アタックNo.1 第7話 四天王との出逢い

 早川みどりがすっかりいい人に。
 どうも6話を越え、自分自身が落ち着いて視聴できる段階に突入したらしい。最初の頃は現在の作品とのギャップに驚き、当時の生活観・価値観との相違に驚き…で、おのぼりさん状態だったのだと思う。今の自分の状態が冷静だとも思わないんだが、今のうちに整理できるところは整理して、いろいろツッコんでみたい。
 冒頭の一言ツッコみからしてそうなんだが、最初主人公側にないキャラが味方になった途端、なぜかまるで以前からそうだったかのようにいい人になってしまう。将棋のようである。敵の飛車角に痛めつけられて自分が成長するきっかけとなり、相手の駒を自分側に引き込んでしまうと強力な人材として縦横無尽に駆け回る。
 これは本作品だけでなく、あの頃の作品は大抵皆そうだったように思うんだが、結局日本人としてのアイデンティティーを昔は全員がある程度共有していたということなんだろうかと思う。今を振り返ってみると、かなり日本全体が派閥化してしまっており、特に今の自民党の方針である特権階級と下層民の格差拡大かつ格差固定のため下層民同士でいがみ合わせて、政治に向かないよう仕事漬けにしたりくだらない娯楽を提供して特権階級が上前をハねるという構造になっている。
 前にも触れたと思うんだが、この作品のキャラたちは、実は金持ちの子弟が主になっている。1960年代の東京の公立校はまだ学力崩壊など起こしておらず、むしろ公立高校から東京大学合格者を輩出していた頃で、その時代にわざわざオプション価格の高い私立に入れる経済力のあるという設定である。高校進学率も70%代で、スポーツにうつつを抜かす余力のある家庭がモデルになっている。
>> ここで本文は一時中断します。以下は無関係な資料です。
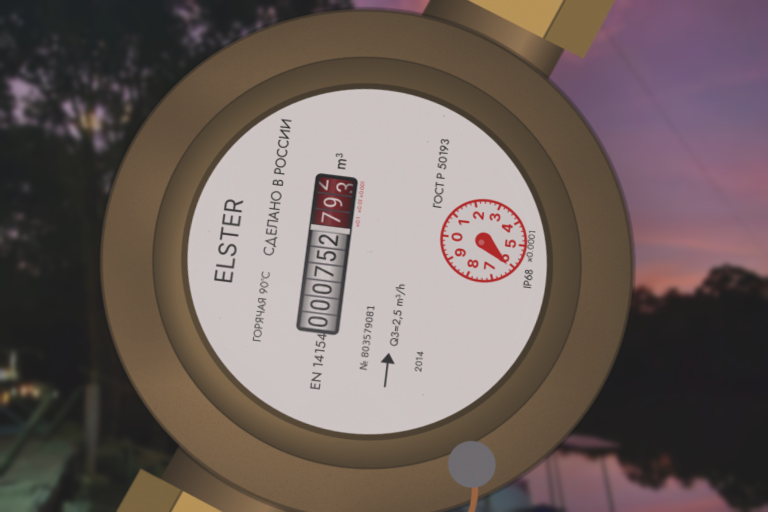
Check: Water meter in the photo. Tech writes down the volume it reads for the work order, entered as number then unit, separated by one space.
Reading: 752.7926 m³
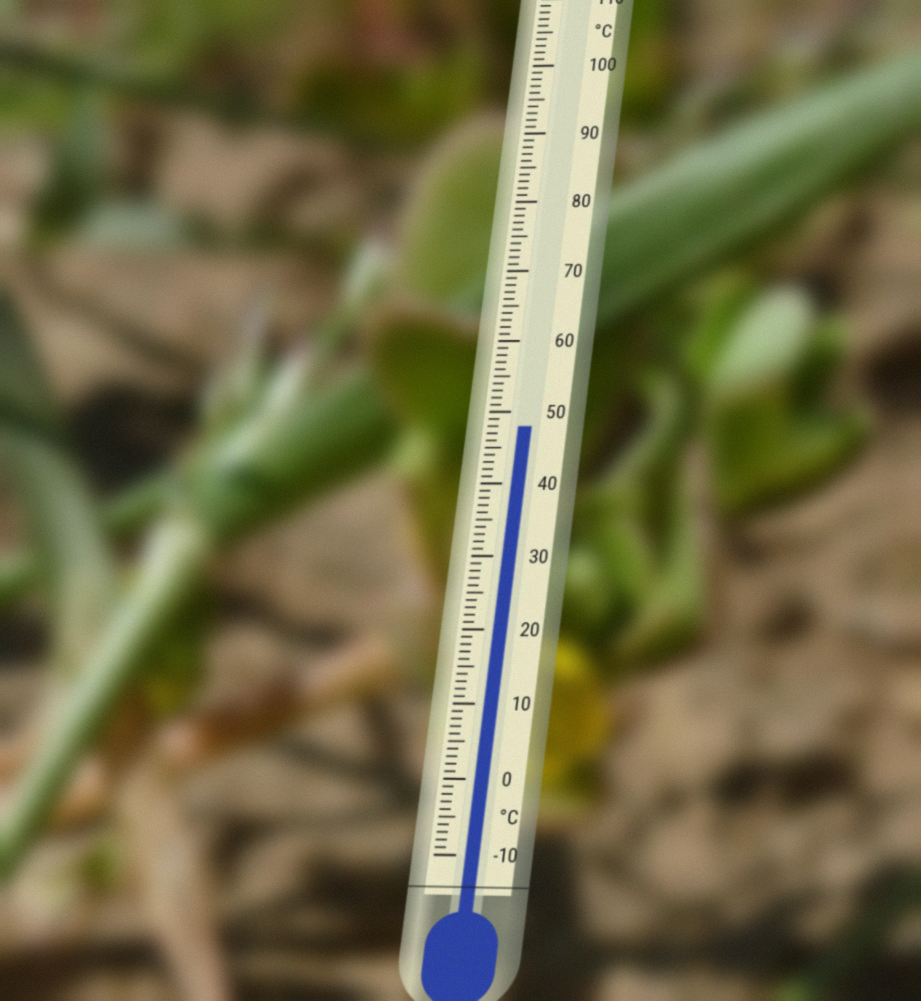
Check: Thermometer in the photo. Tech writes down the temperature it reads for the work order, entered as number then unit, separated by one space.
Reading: 48 °C
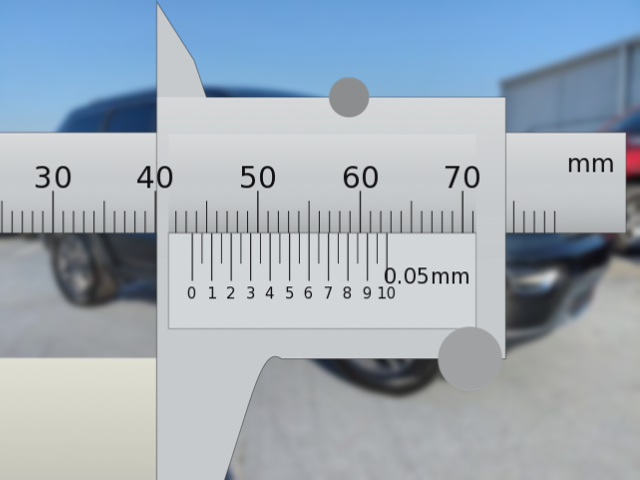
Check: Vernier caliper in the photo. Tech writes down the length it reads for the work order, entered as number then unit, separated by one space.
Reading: 43.6 mm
 転地療養で静岡の進学中学に入るこずえもそうだが、いかにも成金的な早川みどり、で、その友達でもあった柏木や一ノ瀬努など、もう金持ちばかりが登場。しかし、けんかの構造はヤクザ映画の系譜を引き、登場人物の家庭環境をある程度わかった上で庶民が熱狂してこの作品を視聴し、かつバレー人気を引き起こしたわけだ。いくら昔のほうが格差が激しかったと論じる人が現在もいるとはいえ、金持ちと下層民の間に今ほどの絶望的な軋轢が昔あったかといえば、そうではないだろうと思うのである。
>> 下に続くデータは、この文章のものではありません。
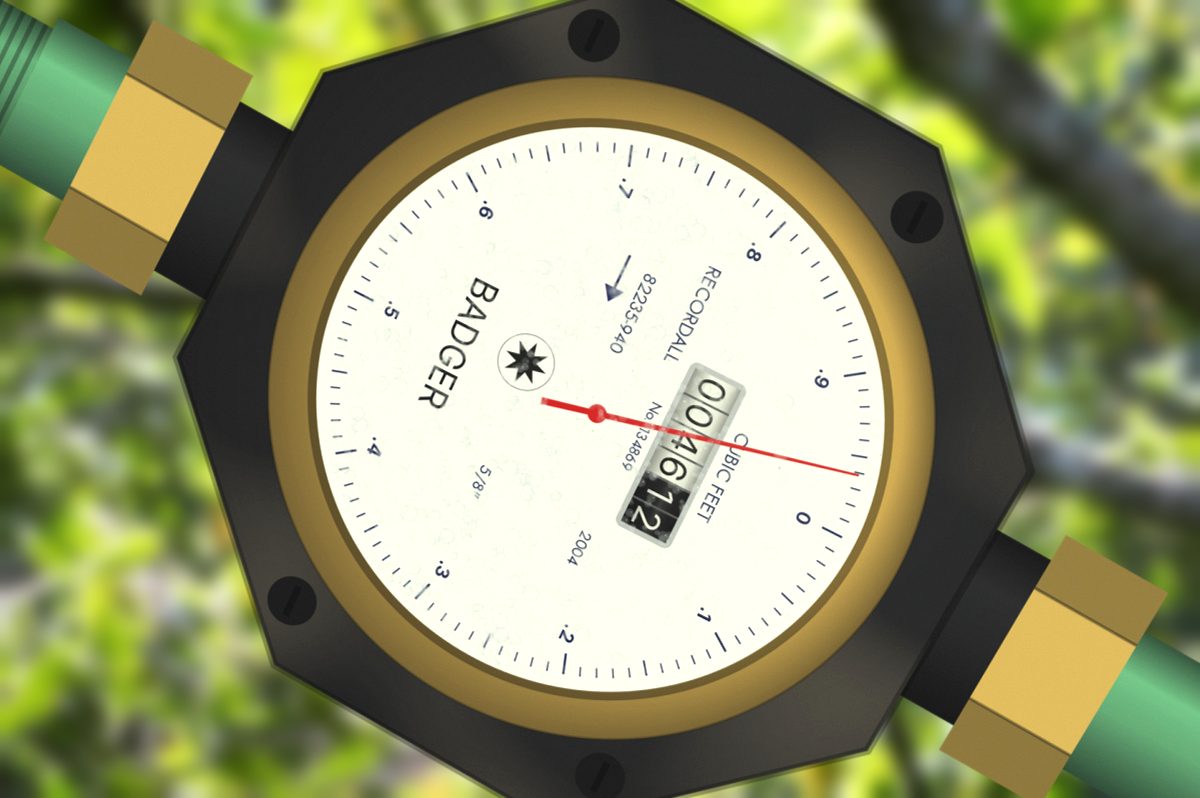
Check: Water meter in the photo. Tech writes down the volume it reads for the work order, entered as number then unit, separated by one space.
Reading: 4611.96 ft³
 登場人物の中でも、嫌われ役に割り振られている台詞というのは結構どぎついものがあり、変に本音を隠していないだけにむしろすがすがしさを感じたりもする。たぶんああいう演出というか脚本というか原作のネームってのは、結果的に特権階級の横暴に対しての抑制効果があったのではないかという気がしないでもない。で、そのお嬢さんたちが上から目線で人をこき使うというわけではなく、バレーの一員として自分も必死で汗を流して働くという姿が示されているわけだ。喧嘩の最前線に位置して、部下達の不満を受け止めた上で、我慢させたり、もちろん自分も我慢したり、自分が率先して部下と一緒に困難に立ち向かう姿も同時に示されている。そこに立場の違いはあれど、皆おなじ釜の飯を食う仲間なんだ、いや同じ日本人、突き詰めていけば皆同じ人間なんだという主張になってしまっていると言っても過言ではないだろう。齟齬はあっても最終的には分かり合えるだろうという共通認識は幻想に過ぎなくとも昔はあっただろうし、経済成長の元、ある程度それが実現されていたという時代でもあったのだろうと思うのである。
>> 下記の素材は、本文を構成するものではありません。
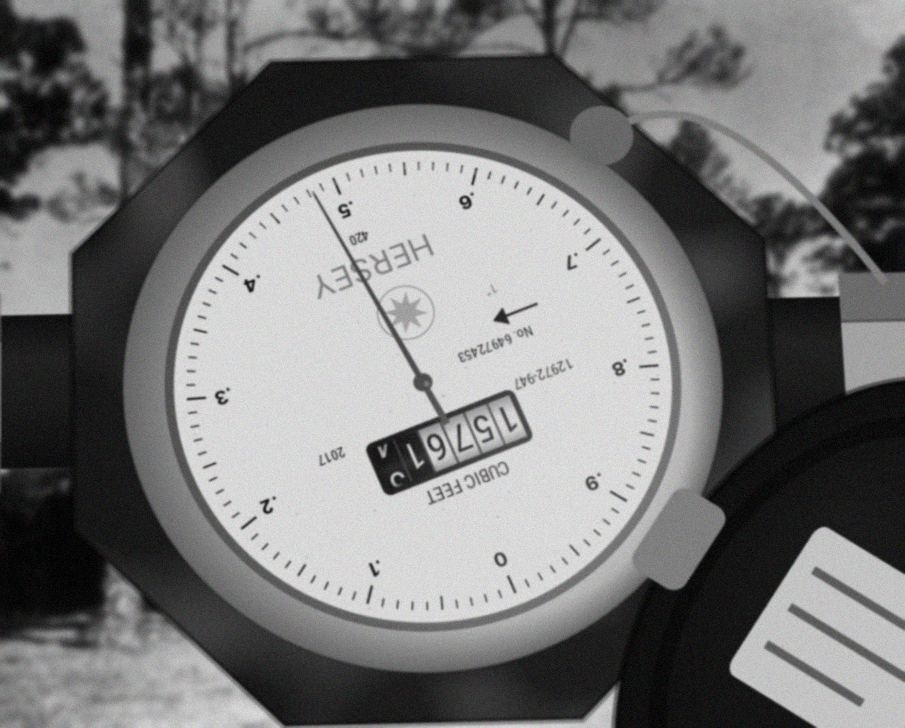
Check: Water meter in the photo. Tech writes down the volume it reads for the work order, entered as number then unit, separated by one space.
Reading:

 あと、富士見学園中のバレー部には最近まで顧問はいなかったんだろうなという事実におおらかさを感じたり、そのへんで今回の本郷先生の台詞回しにニヤリとしたりした。合併話なんて、昔は私立の経営が厳しかったのか?という想像をしてみたり、いろいろ尽きないものはある。あと一つツッコみたいところもあるのだが、多分次回ある程度結論が示されると思うので、そのときにしてみたい。